SERENDIPITY Connecting PEAK1 and activinA was particularly exciting for the Kelber Lab since Jonathan had completed his doctoral studies with the late Wylie Vale at UCSD and the Salk Institute for Biological Studies, and Wylie's group first identified activinA in the 1980s as a protein hormone that plays an autocrine/paracrine role in regulating pituitary FSH release.

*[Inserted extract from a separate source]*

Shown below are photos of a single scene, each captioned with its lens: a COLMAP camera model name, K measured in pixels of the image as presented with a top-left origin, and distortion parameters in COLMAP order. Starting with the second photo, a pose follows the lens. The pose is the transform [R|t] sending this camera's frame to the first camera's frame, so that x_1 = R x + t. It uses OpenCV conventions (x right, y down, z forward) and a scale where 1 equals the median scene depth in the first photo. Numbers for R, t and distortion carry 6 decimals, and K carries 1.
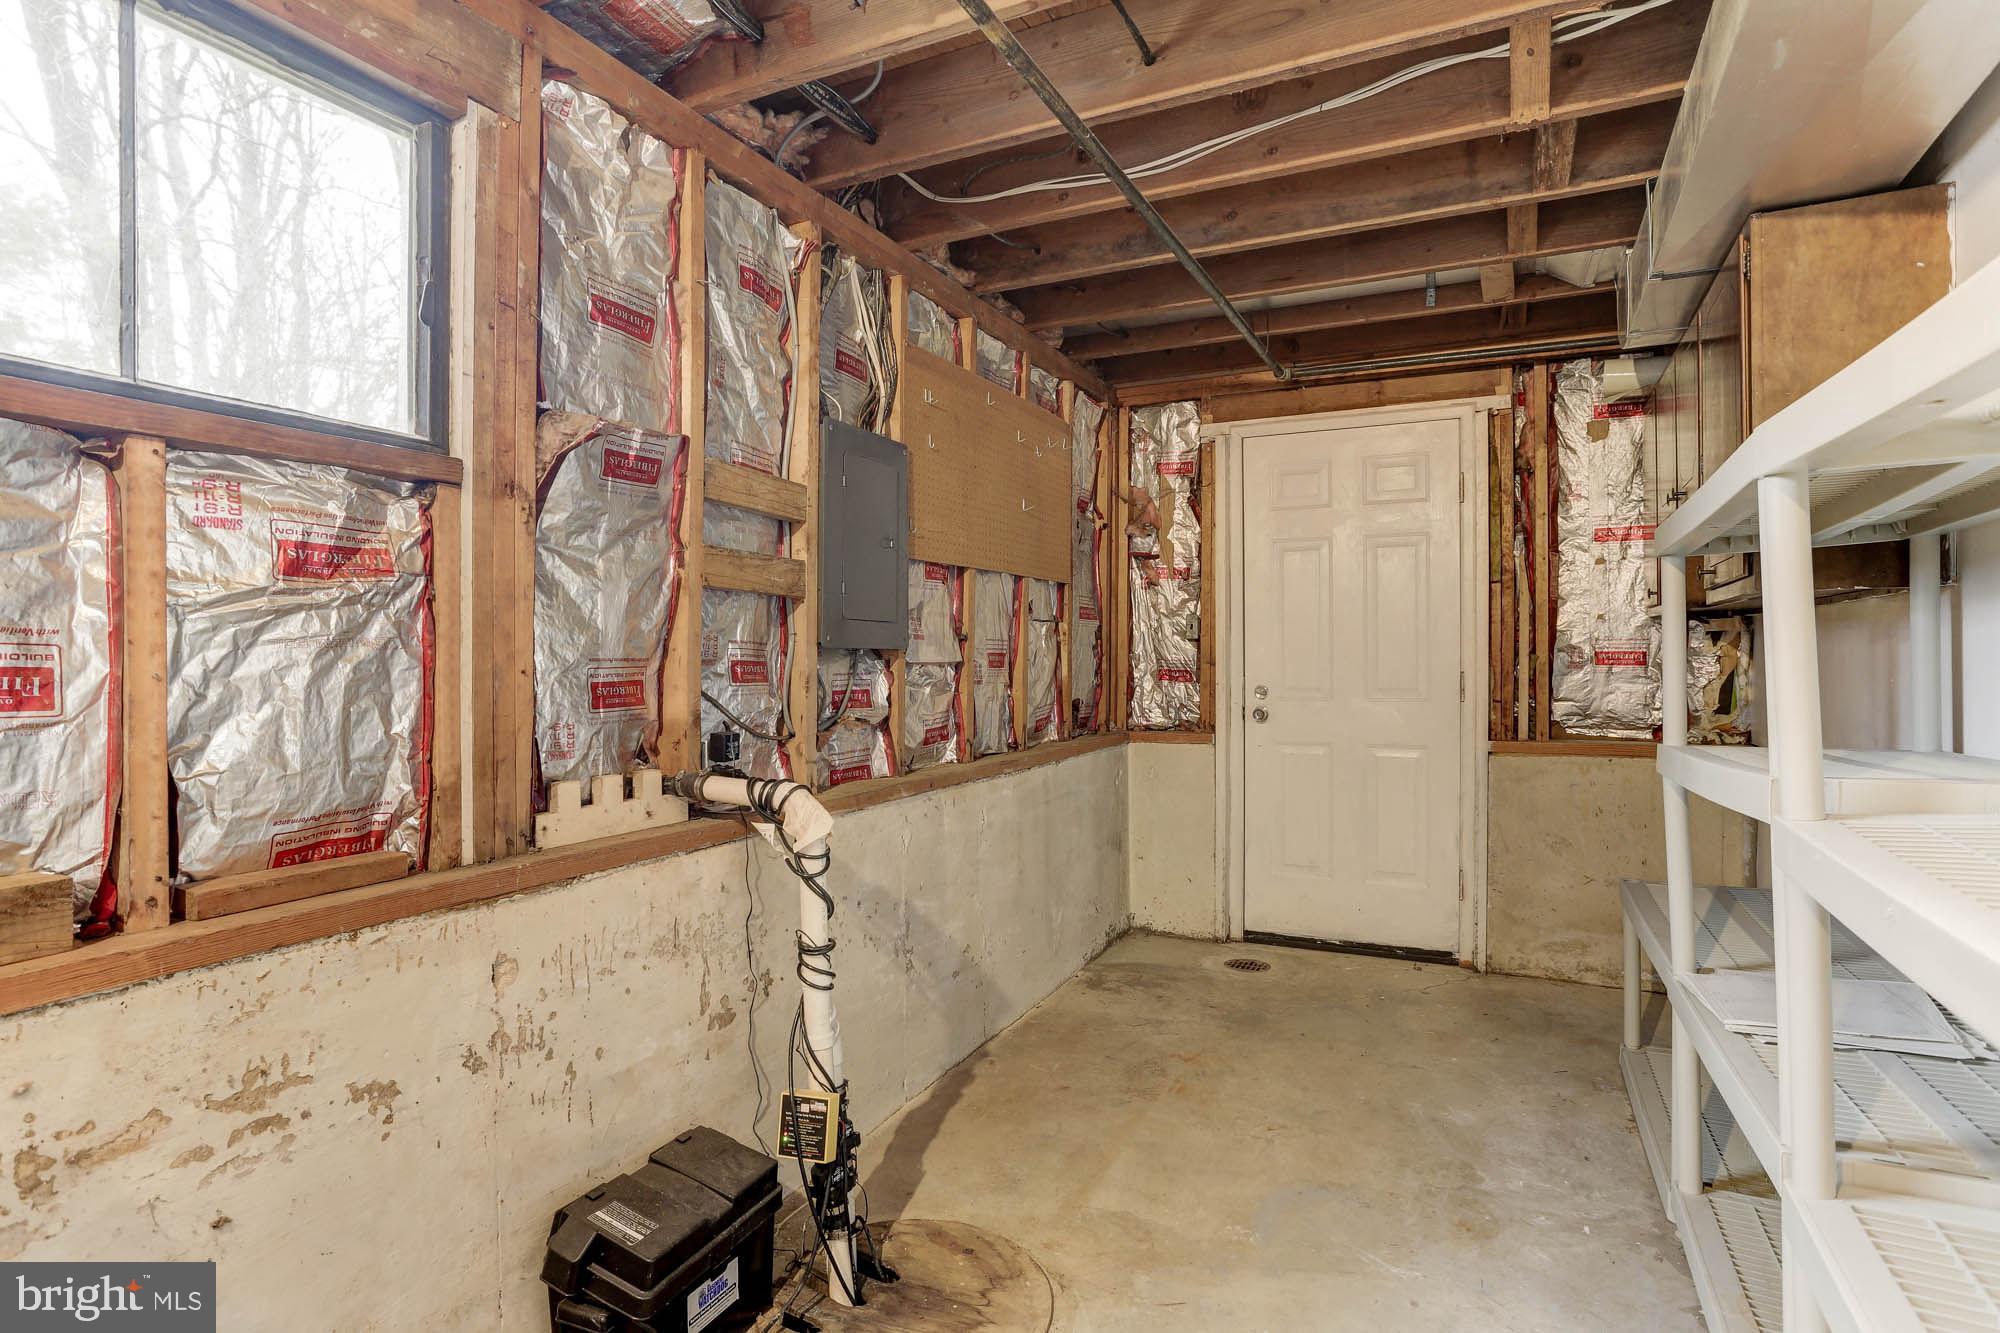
lens RADIAL K [[977.8, 0, 993.5], [0, 977.8, 637.4], [0, 0, 1]] dist [-0.046581, 0.021760]
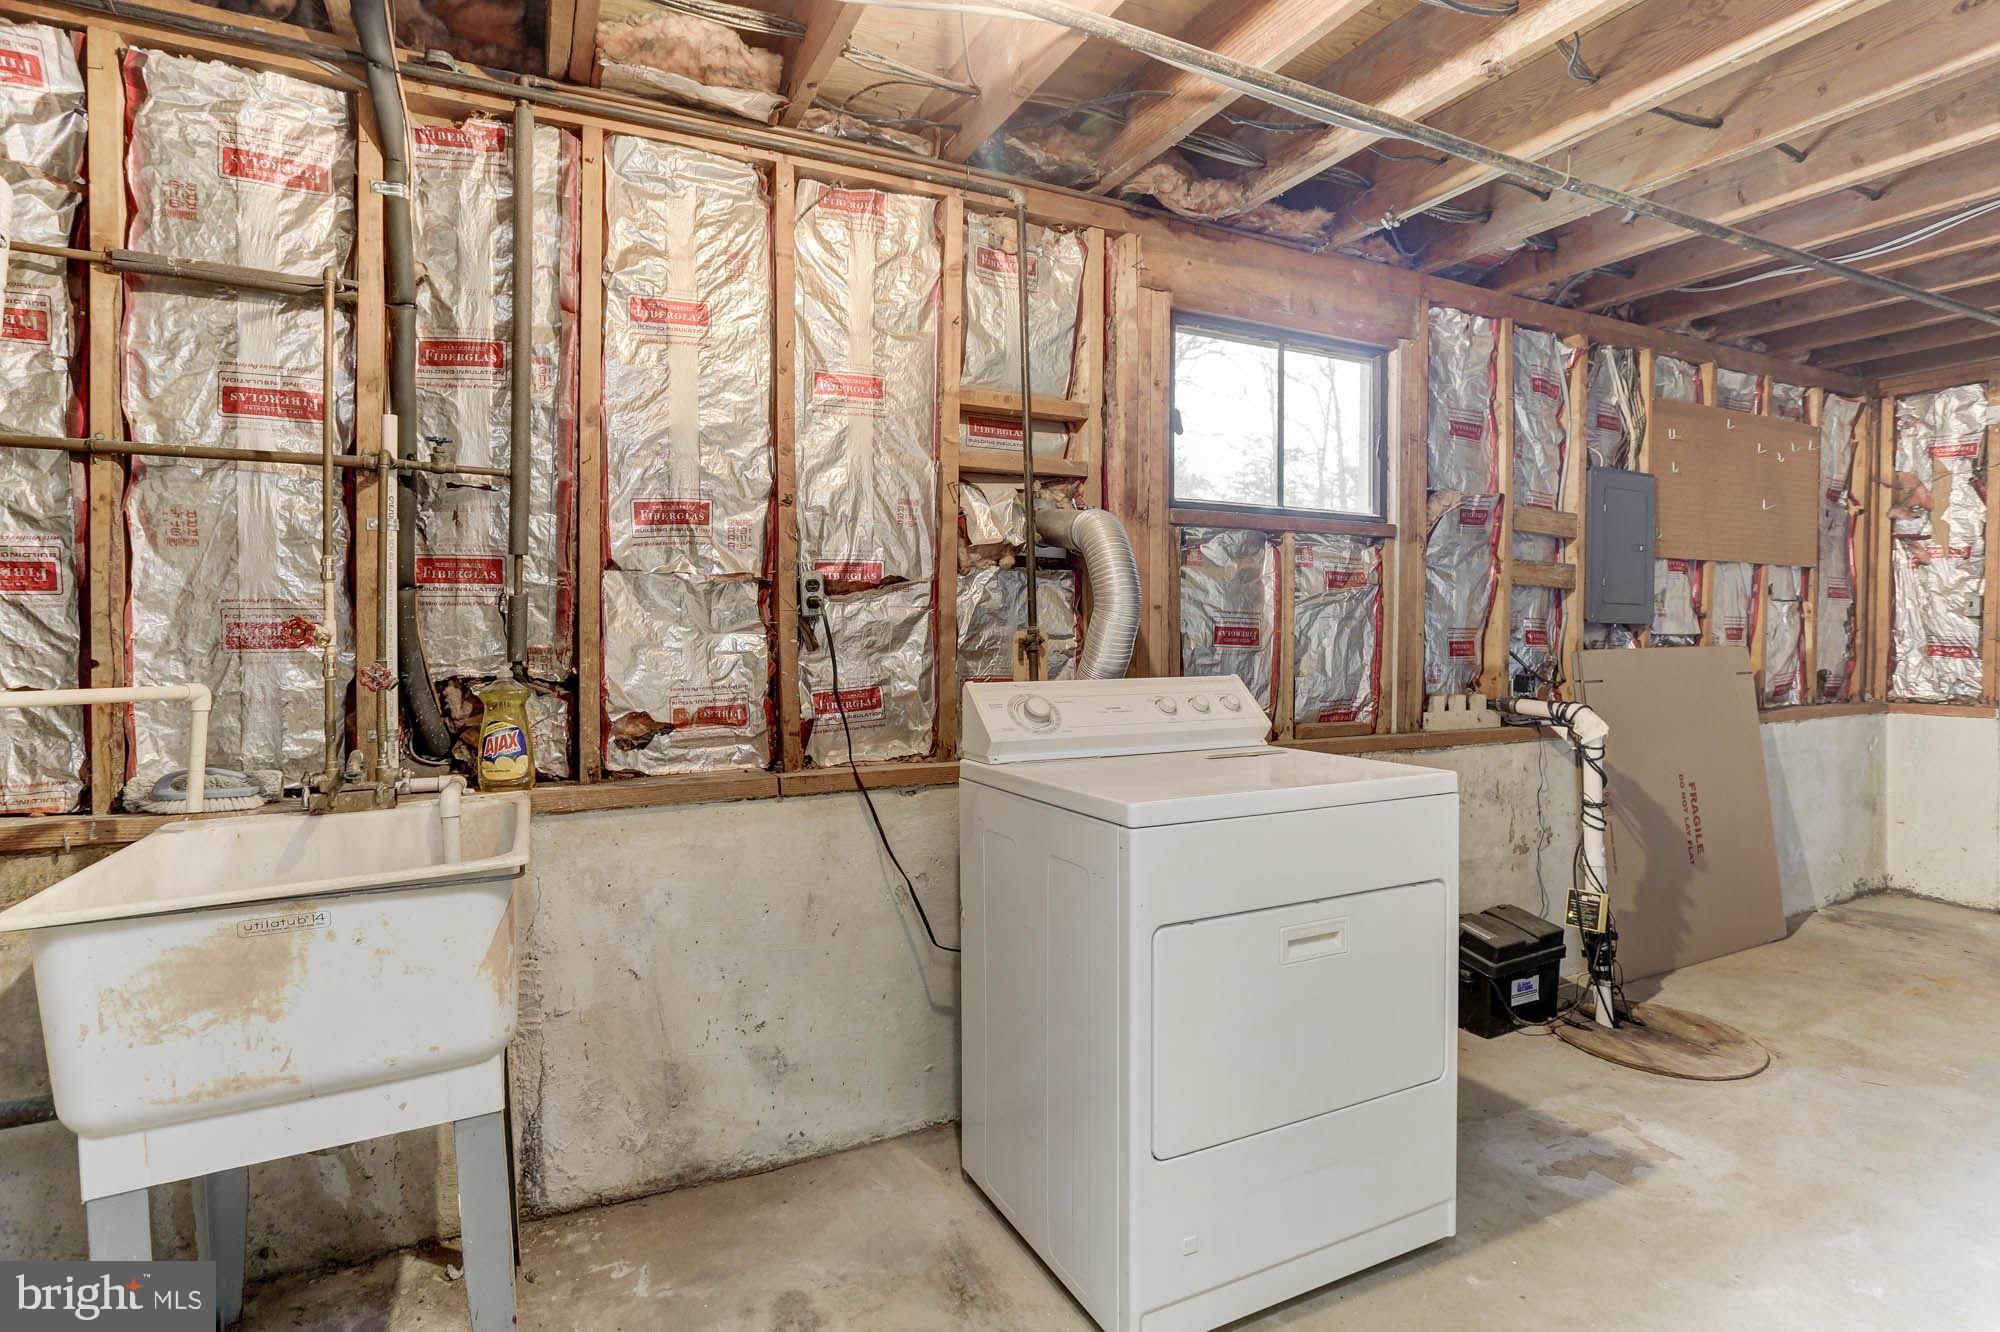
lens RADIAL K [[977.8, 0, 993.5], [0, 977.8, 636.9], [0, 0, 1]] dist [-0.046581, 0.021760]
pose [[0.789216, 0.011463, -0.614009, 0.010601], [0.002578, 0.999755, 0.021978, -0.001895], [0.614111, -0.018928, 0.788993, -0.709941]]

CONNECTING THE DOTS Finally, during the 2019/2020 academic year, Jonathan had the privilege to work in the laboratory of Martin Humphries at the University of Manchester Wellcome Centre for Cell Matrix Research during his Fulbright-CRUK sponsored sabbatical. Humphries Lab postdoctoral fellow Jonathan Humphries (now on faculty at Manchester Metropolitan University, MMU) and Jonathan used Ingenuity Pathway Analysis (IPA) to retrieve meaningful disease and signaling pathway enrichments for the list of genes comprised of factors in this previously unrecognized MSC to tumor cell signaling axis.